If different IP implementations are to be compatible, there must be
convention distinguished number to denote "all hosts" and "all
subnets".
Since the local network layer can always map an IP address into data
link layer address, the choice of an IP "broadcast host number" is
somewhat arbitrary. For simplicity, it should be one not likely to
be assigned to a real host. The number whose bits are all ones has
this property; this assignment was first proposed in [6]. In the few
cases where a host has been assigned an address with a host-number
part of all ones, it does not seem onerous to require renumbering.
The "all subnets" number is also all ones; this means that a host
wishing to broadcast to all hosts on a remote IP network need not
know how the destination address is divided up into subnet and host
fields, or if it is even divided at all. For example, 36.255.255.255
may denote all the hosts on a single hardware network, or all the
hosts on a subnetted IP network with 1 byte of subnet field and 2
bytes of host field, or any other possible division.
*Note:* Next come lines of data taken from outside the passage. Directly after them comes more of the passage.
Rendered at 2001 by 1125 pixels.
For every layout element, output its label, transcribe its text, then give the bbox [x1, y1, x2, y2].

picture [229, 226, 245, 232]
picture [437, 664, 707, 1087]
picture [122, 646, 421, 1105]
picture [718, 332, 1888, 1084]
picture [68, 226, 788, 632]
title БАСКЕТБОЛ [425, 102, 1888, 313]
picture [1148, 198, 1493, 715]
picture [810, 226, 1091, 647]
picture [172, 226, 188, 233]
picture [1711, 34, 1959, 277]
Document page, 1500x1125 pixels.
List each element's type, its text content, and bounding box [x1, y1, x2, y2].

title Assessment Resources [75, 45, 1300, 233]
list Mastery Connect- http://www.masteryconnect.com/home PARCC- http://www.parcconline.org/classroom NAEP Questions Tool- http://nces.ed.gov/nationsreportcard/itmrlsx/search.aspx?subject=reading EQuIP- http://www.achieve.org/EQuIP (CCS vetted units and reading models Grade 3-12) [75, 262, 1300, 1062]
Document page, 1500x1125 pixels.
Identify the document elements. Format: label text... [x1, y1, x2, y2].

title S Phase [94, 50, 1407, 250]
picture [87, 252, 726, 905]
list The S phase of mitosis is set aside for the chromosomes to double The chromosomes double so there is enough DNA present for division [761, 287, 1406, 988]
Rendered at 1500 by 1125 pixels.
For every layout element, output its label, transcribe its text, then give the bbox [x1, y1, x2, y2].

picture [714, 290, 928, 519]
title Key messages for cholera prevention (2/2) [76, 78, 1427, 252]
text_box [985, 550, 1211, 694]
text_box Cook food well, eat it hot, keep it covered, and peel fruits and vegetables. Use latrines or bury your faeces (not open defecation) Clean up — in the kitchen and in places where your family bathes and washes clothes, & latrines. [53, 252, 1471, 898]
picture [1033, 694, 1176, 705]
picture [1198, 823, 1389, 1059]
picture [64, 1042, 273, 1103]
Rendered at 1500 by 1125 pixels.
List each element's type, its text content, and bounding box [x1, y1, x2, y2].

The address 255.255.255.255 denotes a broadcast on a local hardware
network that must not be forwarded. This address may be used, for
example, by hosts that do not know their network number and are
asking some server for it.
Thus, a host on net 36, for example, may:
broadcast to all of its immediate neighbors by using
255.255.255.255
broadcast to all of net 36 by using 36.255.255.255
without knowing if the net is subnetted; if it is not, then both
addresses have the same effect. A robust application might try the
former address, and if no response is received, then try the latter.
See [1] for a discussion of such "expanding ring search" techniques.
If the use of "all ones" in a field of an IP address means
"broadcast", using "all zeros" could be viewed as meaning
"unspecified". There is probably no reason for such addresses to
appear anywhere but as the source address of an ICMP Information
Request datagram. However, as a notational convention, we refer to
networks (as opposed to hosts) by using addresses with zero fields.
For example, 36.0.0.0 means "network number 36" while 36.255.255.255
means "all hosts on network number 36".